Segundo os resultados publicados na revista The Lancet Regional Health – America, entre 2001 e 2014, a estatura média das crianças aumentou em 1 centímetro, enquanto a prevalência de excesso de peso e obesidade teve um aumento considerável.
A pesquisa, que se baseou na observação das medidas de mais de 5 milhões de crianças brasileiras, destaca que a prevalência de obesidade entre os grupos analisados subiu até cerca de 3%. Esse cenário preocupa os pesquisadores, indicando que o Brasil, assim como outros países, está longe de alcançar a meta da Organização Mundial da Saúde (OMS) de deter o aumento da prevalência da obesidade até 2030.

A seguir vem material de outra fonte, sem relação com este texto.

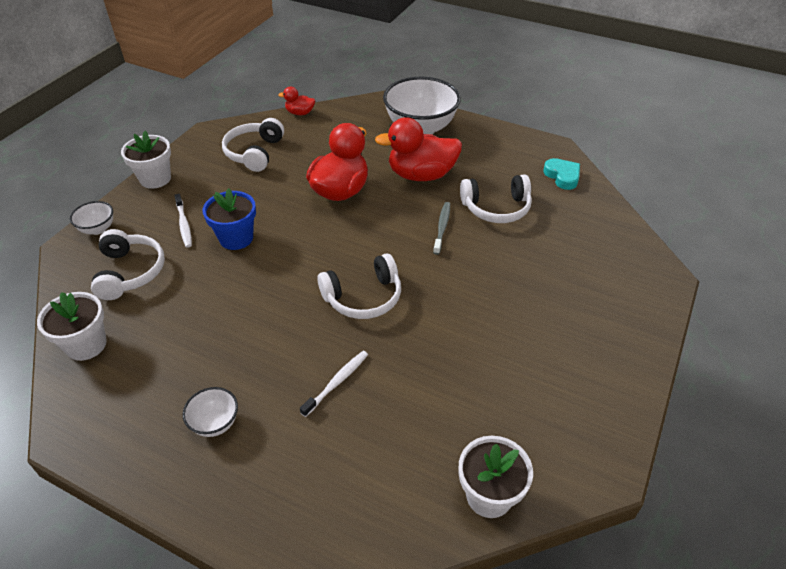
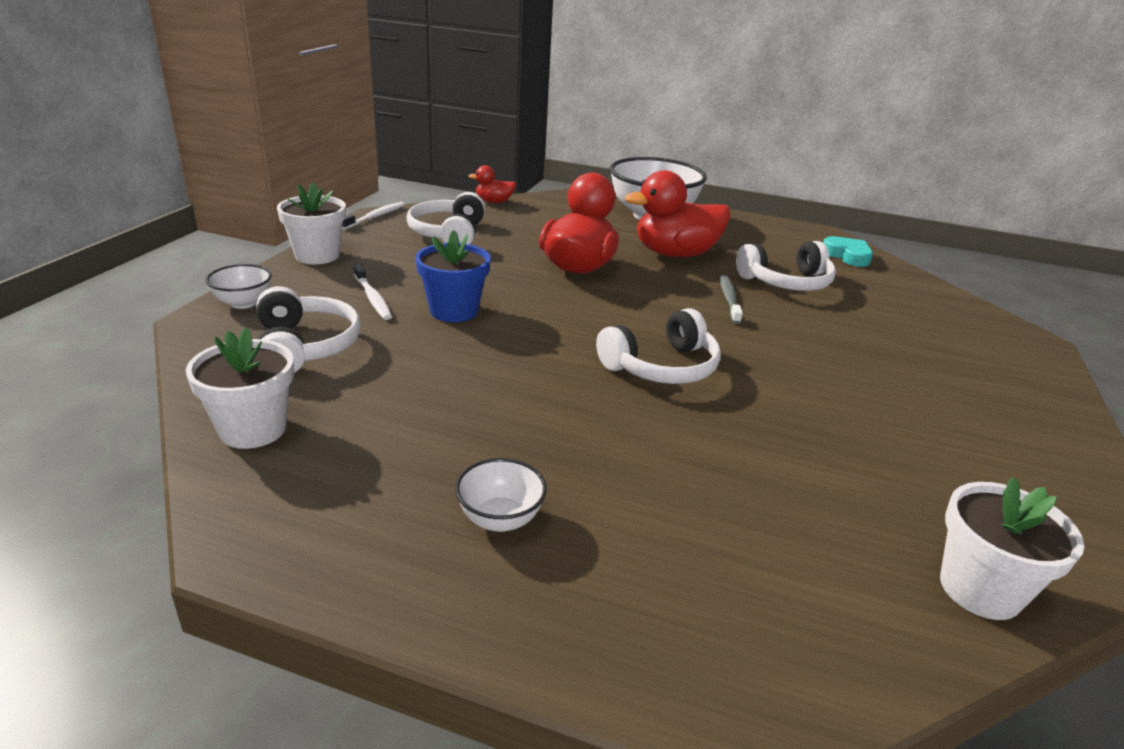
camera: 10 degrees left, 15 degrees down
white toothbrush [300,351,368,417] -> white toothbrush moved to [342,202,405,230]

Para a pesquisadora associada ao Cidacs/Fiocruz Bahia e líder da investigação, Carolina Vieira, a obesidade infantil é alarmante, pois é um fator de risco para diversas doenças crônicas não transmissíveis, como doenças cardiovasculares, diabetes, hipertensão e alguns tipos de câncer. Carolina ressalta a importância de ações coordenadas e efetivas para enfrentar esse problema, alertando para as consequências alarmantes que a obesidade pode trazer para a saúde pública nos próximos anos.